━━ Records for this exercise ━━
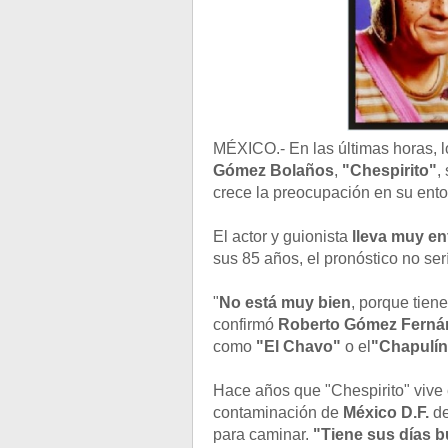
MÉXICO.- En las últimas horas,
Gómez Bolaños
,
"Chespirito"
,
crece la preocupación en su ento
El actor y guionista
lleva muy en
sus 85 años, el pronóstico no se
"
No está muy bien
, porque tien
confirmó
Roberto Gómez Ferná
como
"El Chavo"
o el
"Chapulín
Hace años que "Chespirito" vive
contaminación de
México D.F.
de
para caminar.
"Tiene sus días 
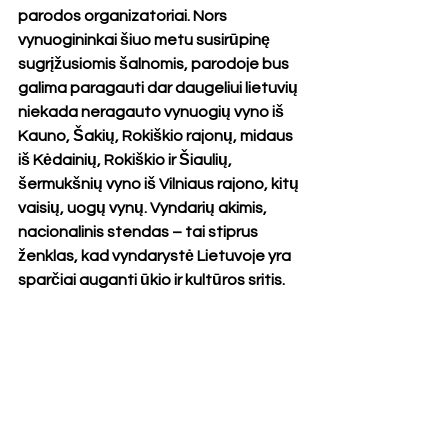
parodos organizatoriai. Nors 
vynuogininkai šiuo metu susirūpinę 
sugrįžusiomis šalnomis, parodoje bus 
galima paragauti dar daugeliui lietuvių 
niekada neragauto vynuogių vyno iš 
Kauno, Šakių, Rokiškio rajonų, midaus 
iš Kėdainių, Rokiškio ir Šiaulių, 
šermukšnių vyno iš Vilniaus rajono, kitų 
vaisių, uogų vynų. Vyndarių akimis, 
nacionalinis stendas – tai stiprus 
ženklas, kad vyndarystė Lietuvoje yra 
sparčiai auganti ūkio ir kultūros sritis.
━━━
━━ Records for this exercise ━━
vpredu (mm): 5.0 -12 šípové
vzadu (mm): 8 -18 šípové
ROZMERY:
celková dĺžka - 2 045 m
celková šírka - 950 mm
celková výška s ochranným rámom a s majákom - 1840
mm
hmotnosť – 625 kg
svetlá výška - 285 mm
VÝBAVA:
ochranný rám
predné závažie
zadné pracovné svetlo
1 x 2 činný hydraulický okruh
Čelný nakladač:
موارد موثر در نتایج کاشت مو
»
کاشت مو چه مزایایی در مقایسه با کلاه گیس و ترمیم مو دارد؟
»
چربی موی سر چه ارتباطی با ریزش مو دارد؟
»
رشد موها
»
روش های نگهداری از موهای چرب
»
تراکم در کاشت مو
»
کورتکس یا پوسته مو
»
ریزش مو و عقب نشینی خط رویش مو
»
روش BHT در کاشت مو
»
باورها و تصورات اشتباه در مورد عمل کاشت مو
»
━━━
→ Required action
Could you print the lines of the rows above, from the line containing "MÉXICO.- En las" through the line containing "sparčiai auganti ūkio ir kultūros sritis.", without the pictures?

→ Result
MÉXICO.- En las últimas horas,
Gómez Bolaños
,
"Chespirito"
,
crece la preocupación en su ento
El actor y guionista
lleva muy en
sus 85 años, el pronóstico no se
"
No está muy bien
, porque tien
confirmó
Roberto Gómez Ferná
como
"El Chavo"
o el
"Chapulín
Hace años que "Chespirito" vive
contaminación de
México D.F.
de
para caminar.
"Tiene sus días 
parodos organizatoriai. Nors 
vynuogininkai šiuo metu susirūpinę 
sugrįžusiomis šalnomis, parodoje bus 
galima paragauti dar daugeliui lietuvių 
niekada neragauto vynuogių vyno iš 
Kauno, Šakių, Rokiškio rajonų, midaus 
iš Kėdainių, Rokiškio ir Šiaulių, 
šermukšnių vyno iš Vilniaus rajono, kitų 
vaisių, uogų vynų. Vyndarių akimis, 
nacionalinis stendas – tai stiprus 
ženklas, kad vyndarystė Lietuvoje yra 
sparčiai auganti ūkio ir kultūros sritis.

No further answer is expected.